Shooting took place at Pinewood Studios and on location around London including at University College London. The sets were designed by the art director Maurice Carter. The film features a visit to a striptease club.

Craig said "I don't think Doctor in Loves success had anything to do with me – King Kong probably could have played the part with the same result." Betty Box claimed it earned more than Doctor at Large. "We felt we'd pushed our luck to the ninth degree and should now forget about doctors and medical students", she said.

==Reception==

=== Box office ===
The film was the most popular movie at the British box office in 1960.

=== Critical ===
Monthly Film Bulletin described the film as "an antediluvian farce of staggering witlessness and vulgarity".
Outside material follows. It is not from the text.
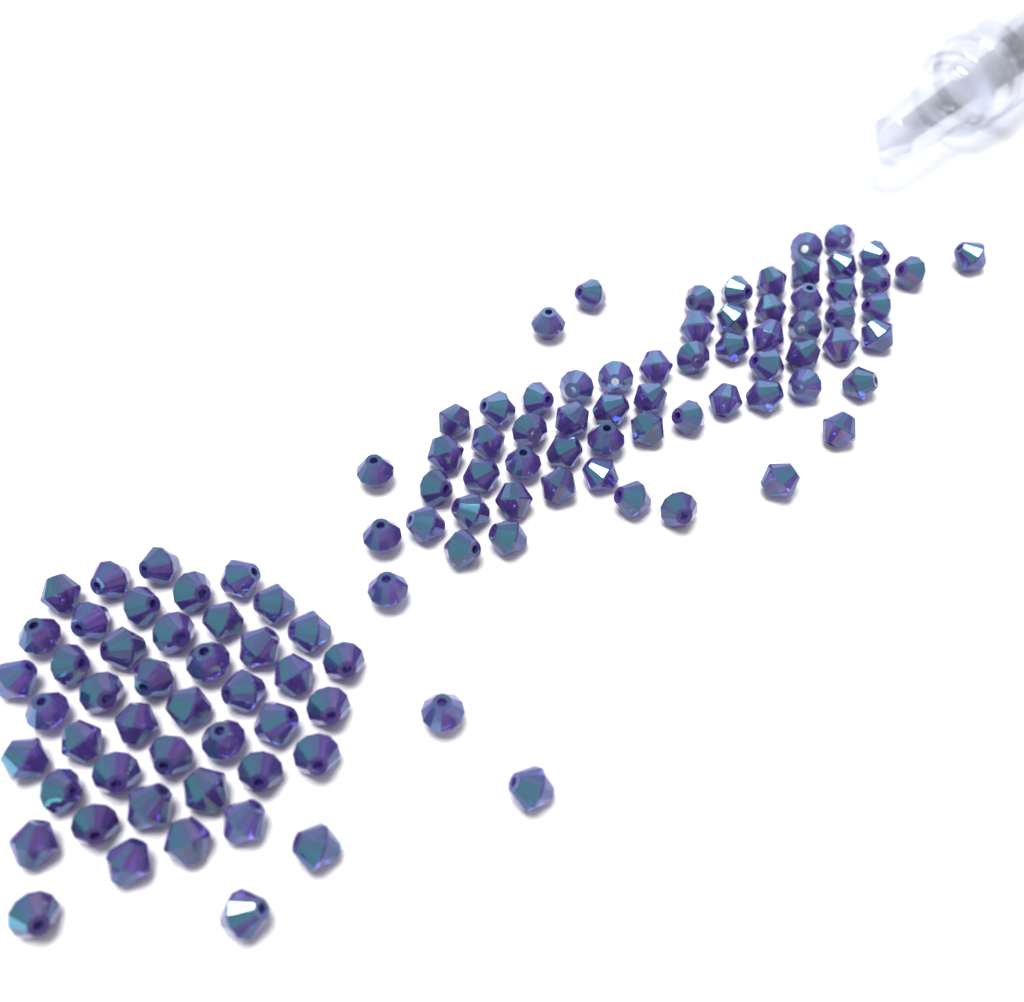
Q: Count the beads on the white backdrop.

Filmink argued the film "vindicated Rank’s loyalty to Michael Craig over the years – the studio had given him numerous leading roles for little box office return, but still held on to him even after they jettisoned other back-up Bogardes like Patrick McGoohan and Ronald Lewis, and Craig turned down roles in films like The Gentleman and the Gypsy."

Harrison's Reports rated the film "fair", finding much of its humour ineffective for American audiences and criticising its reliance on broad, often embarrassing comedic situations, while noting that Michael Craig, James Robertson Justice, and Virginia Maskell gave pleasing performances; the film was photographed in colour.

Clyde Gilmour of the Maclean's Magazine wrote: "This British farce has received some harsh notices in the United Kingdom but I found it a reasonably diverting item".